◆ WRITTEN REQUEST:
Report every line of the records that contains the string "newSketch", copying each such line in full. Matches must be case-sensitive.

◆ DATASET EXTRACT:
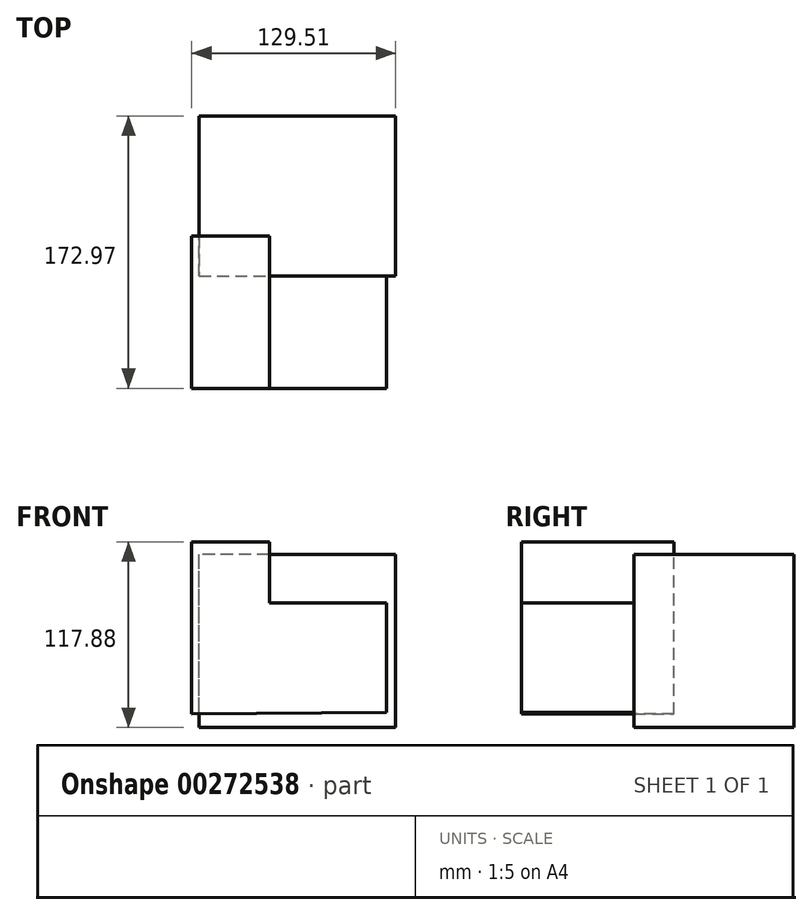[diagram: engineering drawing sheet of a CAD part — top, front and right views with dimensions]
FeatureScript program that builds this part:
annotation { "Feature Type Name" : "Feature", "Feature Type Description" : "" }
export const myFeature = defineFeature(function(context is Context, id is Id, definition is map)
    precondition{}
    {
        {
            var Q0;
            Q0=qCreatedBy(makeId("Front.planeOp"),FACE);
            var sketch = newSketch(context, id + "F0", { "sketchPlane" : qUnion([Q0])});
            skLineSegment(sketch, "E0.bottom", {"start": v(0, 0) * mm, "end": v(-62.54, 0) * mm});
            skLineSegment(sketch, "E0.top", {"start": v(0, 53.09) * mm, "end": v(-62.54, 53.09) * mm});
            skLineSegment(sketch, "E0.left", {"start": v(0, 0) * mm, "end": v(0, 53.09) * mm});
            skLineSegment(sketch, "E0.right", {"start": v(-62.54, 0) * mm, "end": v(-62.54, 53.09) * mm});
            skLineSegment(sketch, "E1.bottom", {"start": v(0, 53.09) * mm, "end": v(62.16, 53.09) * mm});
            skLineSegment(sketch, "E1.top", {"start": v(0, 0) * mm, "end": v(62.16, 0) * mm});
            skLineSegment(sketch, "E1.left", {"start": v(0, 53.09) * mm, "end": v(0, 0) * mm});
            skLineSegment(sketch, "E1.right", {"start": v(62.16, 53.09) * mm, "end": v(62.16, 0) * mm});
            skLineSegment(sketch, "E2.bottom", {"start": v(-62.54, 0) * mm, "end": v(62.16, 0) * mm});
            skLineSegment(sketch, "E2.top", {"start": v(-62.54, -56.9) * mm, "end": v(62.16, -56.9) * mm});
            skLineSegment(sketch, "E2.left", {"start": v(-62.54, 0) * mm, "end": v(-62.54, -56.9) * mm});
            skLineSegment(sketch, "E2.right", {"start": v(62.16, 0) * mm, "end": v(62.16, -56.9) * mm});
            skSolve(sketch);
        }
        {
            var Q0;
            Q0 = qSketchRegion(id + "F0", true);
            extrude(context, id + "F1", {"entities" : qUnion([Q0]), "depth" : 25.4 * mm});
        }
        {
            var Q0;
            Q0 = qSketchRegion(id + "F0", true);
            extrude(context, id + "F2", {"entities" : qUnion([Q0]), "operationType" : NewBodyOperationType.ADD, "oppositeDirection" : true, "depth" : 76.2 * mm});
        }
        {
            var Q0;
            Q0=qCreatedBy(makeId("Front.planeOp"),FACE);
            var sketch = newSketch(context, id + "F3", { "sketchPlane" : qUnion([Q0])});
            skLineSegment(sketch, "E3", {"start": v(-67.35, -48.38) * mm, "end": v(-67.35, 60.98) * mm});
            skLineSegment(sketch, "E4", {"start": v(-67.35, 60.98) * mm, "end": v(-18, 60.98) * mm});
            skLineSegment(sketch, "E5", {"start": v(-18, 60.98) * mm, "end": v(-18, 22.28) * mm});
            skLineSegment(sketch, "E6", {"start": v(-18, 22.28) * mm, "end": v(56.29, 22.28) * mm});
            skLineSegment(sketch, "E7", {"start": v(56.29, 22.28) * mm, "end": v(56.29, -47.44) * mm});
            skLineSegment(sketch, "E8", {"start": v(56.29, -47.44) * mm, "end": v(-67.35, -48.38) * mm});
            skSolve(sketch);
        }
        {
            var Q0;
            Q0 = qSketchRegion(id + "F3", true);
            extrude(context, id + "F4", {"entities" : qUnion([Q0]), "operationType" : NewBodyOperationType.ADD, "depth" : 96.77 * mm});
        }
    });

◆ OUTPUT:
            var sketch = newSketch(context, id + "F0", { "sketchPlane" : qUnion([Q0])});
            var sketch = newSketch(context, id + "F3", { "sketchPlane" : qUnion([Q0])});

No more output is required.